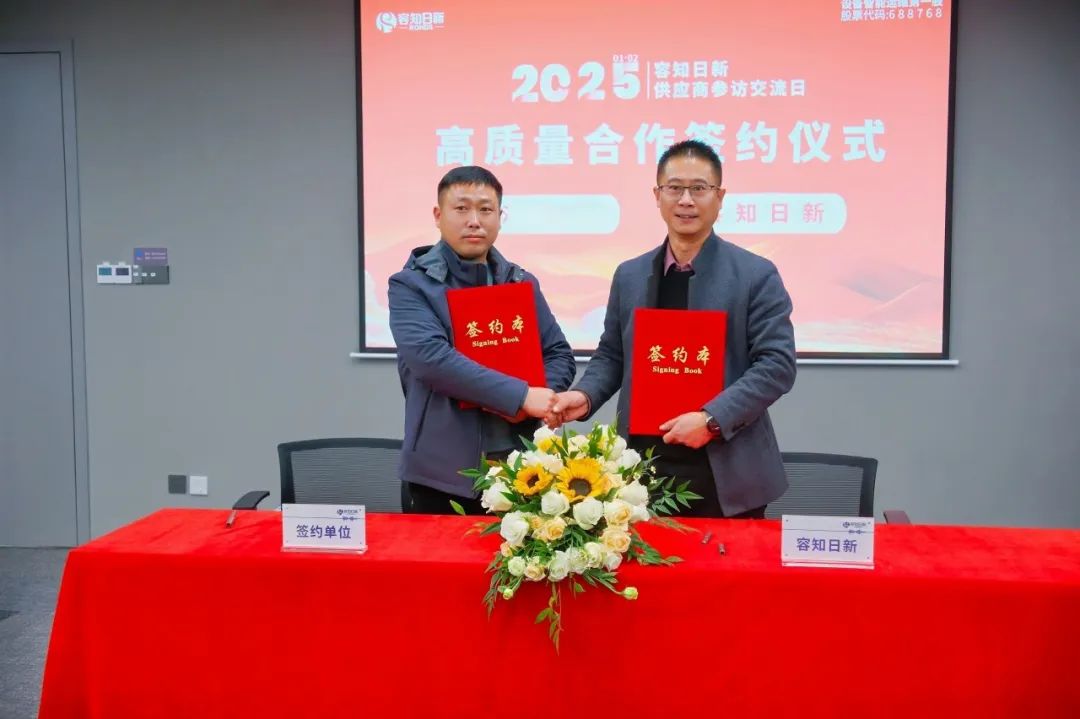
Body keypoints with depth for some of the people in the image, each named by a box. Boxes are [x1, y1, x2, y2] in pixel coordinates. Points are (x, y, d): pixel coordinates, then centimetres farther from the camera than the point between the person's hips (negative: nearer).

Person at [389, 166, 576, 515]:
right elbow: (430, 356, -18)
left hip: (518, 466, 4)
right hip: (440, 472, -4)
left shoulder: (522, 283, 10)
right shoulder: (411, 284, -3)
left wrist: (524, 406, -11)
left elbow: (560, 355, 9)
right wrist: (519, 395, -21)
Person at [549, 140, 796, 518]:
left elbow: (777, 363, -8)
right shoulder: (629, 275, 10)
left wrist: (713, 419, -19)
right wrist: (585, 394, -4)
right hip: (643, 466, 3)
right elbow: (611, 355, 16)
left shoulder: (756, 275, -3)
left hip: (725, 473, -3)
--
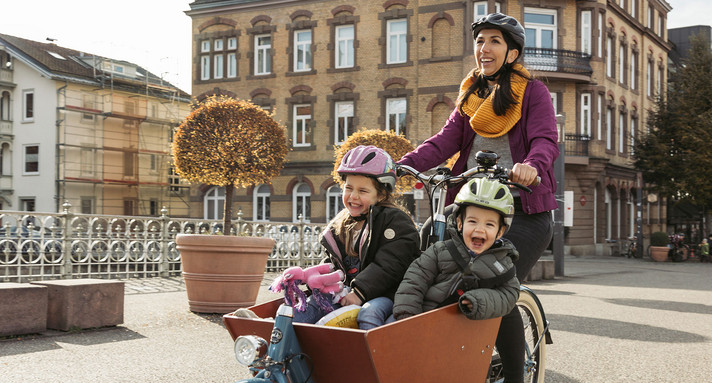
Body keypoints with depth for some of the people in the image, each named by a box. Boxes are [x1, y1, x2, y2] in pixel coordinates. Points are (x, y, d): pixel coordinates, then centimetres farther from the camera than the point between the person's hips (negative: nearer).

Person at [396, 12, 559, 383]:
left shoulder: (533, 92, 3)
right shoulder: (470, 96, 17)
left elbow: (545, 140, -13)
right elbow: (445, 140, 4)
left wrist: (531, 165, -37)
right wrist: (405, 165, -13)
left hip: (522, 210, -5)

What you are asked to do:
Look back at the entries above. Retype the line with "left shoulder: (522, 283, 10)", the line with "left hip: (725, 473, -3)", and all lines in between.

Response to the task:
left shoulder: (522, 283, 10)
right shoulder: (411, 284, -3)
left wrist: (524, 406, -11)
left elbow: (560, 355, 9)
right wrist: (519, 395, -21)
Person at [549, 140, 796, 518]:
left elbow: (777, 363, -8)
right shoulder: (629, 275, 10)
left wrist: (713, 419, -19)
right wrist: (585, 394, -4)
right hip: (643, 466, 3)
right elbow: (611, 355, 16)
left shoulder: (756, 275, -3)
left hip: (725, 473, -3)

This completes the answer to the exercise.